START Extract provided

SEKO launched in 1976 with one office, in Chicago. The logistics, transportation, forwarding, and warehousing firm now boasts 150 locations in more than 60 countries. It serves as a global end-to-end logistics partner for its customers, aiming to turn supply chain strategy into a competitive advantage.
Akhil Nair, based in Hong Kong, is SEKO’s senior vice president for global ocean freight. McKinsey spoke with Nair about ongoing disruptions to supply chain infrastructure, such as the slowdowns at the Panama and Suez Canals. The discussion touches on the playbook for dealing with supply chain disruptions, how much attention logistics gets in boardrooms, and what sort of role generative AI (gen AI) will play in the future of logistics. The following is an edited transcript of the conversation.
McKinsey: I imagine you’re having a lot of conversations where customers are looking at these canal and port infrastructure disruptions and asking, “What does the next year look like? How should I be thinking about this? How should I be planning?” What do you say when you get asked those types of questions?
Akhil Nair: What we’re telling customers today is that the only thing they can expect in these times is volatility, uncertainty, complexity, and ambiguity. We’re not seeing a light at the end of the tunnel yet.

END Extract provided
START Data to process

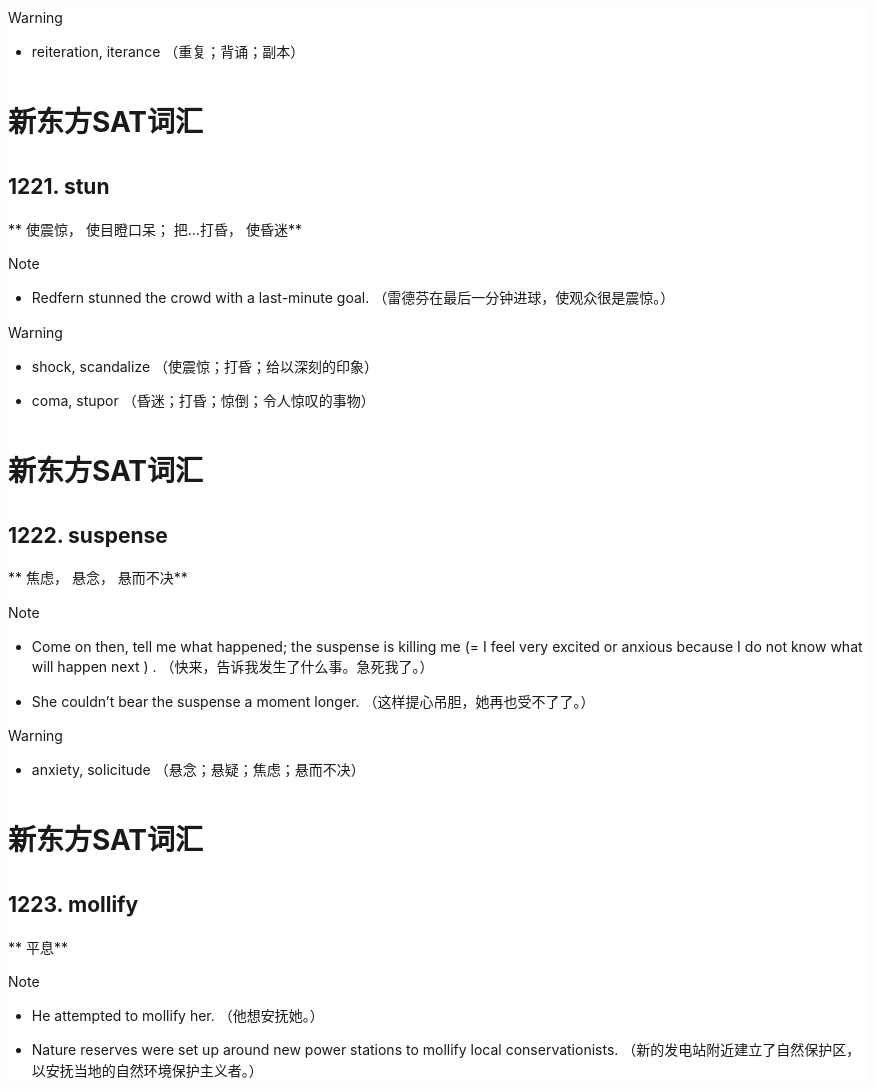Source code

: > [!WARNING]
>
> - reiteration, iterance （重复；背诵；副本）
>

# 新东方SAT词汇

## 1221. stun

** 使震惊， 使目瞪口呆； 把…打昏， 使昏迷**

> [!NOTE]
>
> - Redfern stunned the crowd with a last-minute goal. （雷德芬在最后一分钟进球，使观众很是震惊。）
>

> [!WARNING]
>
> - shock, scandalize （使震惊；打昏；给以深刻的印象）
>
> - coma, stupor （昏迷；打昏；惊倒；令人惊叹的事物）
>

# 新东方SAT词汇

## 1222. suspense

** 焦虑， 悬念， 悬而不决**

> [!NOTE]
>
> - Come on then, tell me what happened; the suspense is killing me (= I feel very excited or anxious because I do not know what will happen next ) . （快来，告诉我发生了什么事。急死我了。）
>
> - She couldn’t bear the suspense a moment longer. （这样提心吊胆，她再也受不了了。）
>

> [!WARNING]
>
> - anxiety, solicitude （悬念；悬疑；焦虑；悬而不决）
>

# 新东方SAT词汇

## 1223. mollify

** 平息**

> [!NOTE]
>
> - He attempted to mollify her. （他想安抚她。）
>
> - Nature reserves were set up around new power stations to mollify local conservationists. （新的发电站附近建立了自然保护区，以安抚当地的自然环境保护主义者。）
>
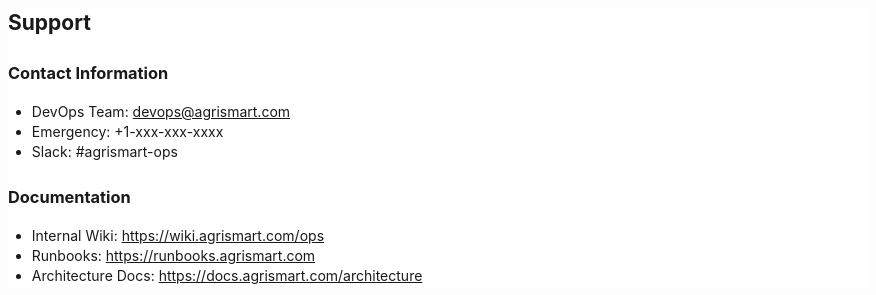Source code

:## Support

### Contact Information
- DevOps Team: devops@agrismart.com
- Emergency: +1-xxx-xxx-xxxx
- Slack: #agrismart-ops

### Documentation
- Internal Wiki: https://wiki.agrismart.com/ops
- Runbooks: https://runbooks.agrismart.com
- Architecture Docs: https://docs.agrismart.com/architecture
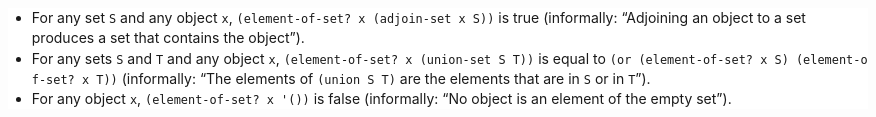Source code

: [^99]:
    The single quote is different from the double
    quote we have been using to enclose character strings to be printed.
    Whereas the single quote can be used to denote lists or symbols, the
    double quote is used only with character strings. In this book, the only
    use for character strings is as items to be printed.

[^100]:
    Strictly, our use of the quotation mark
    violates the general rule that all compound expressions in our language
    should be delimited by parentheses and look like lists. We can recover
    this consistency by introducing a special form `quote`, which serves the
    same purpose as the quotation mark. Thus, we would type `(quote a)`
    instead of `'a`, and we would type `(quote (a b c))` instead of `'(a b c)`. This is precisely how the interpreter works. The quotation mark is
    just a single-character abbreviation for wrapping the next complete
    expression with `quote` to form `(quote <expression>)`. This is
    important because it maintains the principle that any expression seen by
    the interpreter can be manipulated as a data object. For instance, we
    could construct the expression `(car '(a b c))`, which is the same as
    `(car (quote (a b c)))`, by evaluating `(list 'car (list 'quote '(a b c)))`.

[^101]:
    We can consider two symbols to be “the same”
    if they consist of the same characters in the same order. Such a
    definition skirts a deep issue that we are not yet ready to address: the
    meaning of “sameness” in a programming language. We will return to this
    in [Chapter 3](Chapter-3.xhtml)
    ([3.1.3](3_002e1.xhtml).

[^102]:
    In practice, programmers use `equal?` to
    compare lists that contain numbers as well as symbols. Numbers are not
    considered to be symbols. The question of whether two numerically equal
    numbers (as tested by `=`) are also `eq?` is highly
    implementation-dependent. A better definition of `equal?` (such as the
    one that comes as a primitive in Scheme) would also stipulate that if
    `a` and `b` are both numbers, then `a` and `b` are `equal?` if they are
    numerically equal.

[^103]:
    If we want to be more formal, we can specify
    “consistent with the interpretations given above” to mean that the
    operations satisfy a collection of rules such as these:

- For any set `S` and any object `x`, `(element-of-set? x (adjoin-set x S))` is true (informally: “Adjoining an object to a set produces a
  set that contains the object”).
- For any sets `S` and `T` and any object `x`, `(element-of-set? x (union-set S T))` is equal to `(or (element-of-set? x S) (element-of-set? x T))` (informally: “The elements of `(union S T)`
  are the elements that are in `S` or in `T`”).
- For any object `x`, `(element-of-set? x '())` is false (informally:
  “No object is an element of the empty set”).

END Data to process

• **Problem set**
(1) Copy the records word for word, everything from their start down to and including the line containing "use for character", omitting the pictures.
(2) Resume the SEKO supply chain interview from the point where it stops.
The records have no connection to the SEKO interview.

• **Responses per task**
(1)
Source code

: > [!WARNING]
>
> - reiteration, iterance （重复；背诵；副本）
>

# 新东方SAT词汇

## 1221. stun

** 使震惊， 使目瞪口呆； 把…打昏， 使昏迷**

> [!NOTE]
>
> - Redfern stunned the crowd with a last-minute goal. （雷德芬在最后一分钟进球，使观众很是震惊。）
>

> [!WARNING]
>
> - shock, scandalize （使震惊；打昏；给以深刻的印象）
>
> - coma, stupor （昏迷；打昏；惊倒；令人惊叹的事物）
>

# 新东方SAT词汇

## 1222. suspense

** 焦虑， 悬念， 悬而不决**

> [!NOTE]
>
> - Come on then, tell me what happened; the suspense is killing me (= I feel very excited or anxious because I do not know what will happen next ) . （快来，告诉我发生了什么事。急死我了。）
>
> - She couldn’t bear the suspense a moment longer. （这样提心吊胆，她再也受不了了。）
>

> [!WARNING]
>
> - anxiety, solicitude （悬念；悬疑；焦虑；悬而不决）
>

# 新东方SAT词汇

## 1223. mollify

** 平息**

> [!NOTE]
>
> - He attempted to mollify her. （他想安抚她。）
>
> - Nature reserves were set up around new power stations to mollify local conservationists. （新的发电站附近建立了自然保护区，以安抚当地的自然环境保护主义者。）
>
Source code

:## Support

### Contact Information
- DevOps Team: devops@agrismart.com
- Emergency: +1-xxx-xxx-xxxx
- Slack: #agrismart-ops

### Documentation
- Internal Wiki: https://wiki.agrismart.com/ops
- Runbooks: https://runbooks.agrismart.com
- Architecture Docs: https://docs.agrismart.com/architecture
Source code

: [^99]:
    The single quote is different from the double
    quote we have been using to enclose character strings to be printed.
    Whereas the single quote can be used to denote lists or symbols, the
    double quote is used only with character strings. In this book, the only
    use for character strings is as items to be printed.

(2)
What we do with them is help build some sort of resilience. Customers need to make that part of the ethos of their organizations. They need to have routing hedges. They can’t just do the same annual procurement exercise without making any changes.
We look at new options with them. We try to be creative and flexible, coming up with new potential opportunities to ensure supply chain resilience and inventory levels. We’ve had some success in looking at how futures contracts are done, in terms of hedges. These sorts of approaches can give you some guarantees and some price protection.
McKinsey: Have digital solutions helped customers outperform through these disruptions?
Akhil Nair: A lot of companies are very siloed. For example, when a merchandiser is talking directly with suppliers and placing orders, that’s not always properly communicated to the supply planning team that will determine how to get the freight on the dock or to the distribution center at the destination.
How does technology help with that? It brings a new level of visibility and helps reduce intracompany complexity for our customers. When we integrate our technology with their enterprise planning software, we can give them a heads-ups on what’s happening within their supply chain and their purchasing behavior. We can tell them what’s happening in the market today with live data. We can help them prioritize what they want to ship well in advance, so that we can ensure there is resilience built into their supply chain.
With that visibility, down to SKU-level prioritization, the customer’s silos begin to start coordinating better. And that results in a reduction of noise and escalations—internally as well as externally. Because if you know that you’re going to have a problem, and you know it six weeks out when the order is placed, you can automatically make adjustments.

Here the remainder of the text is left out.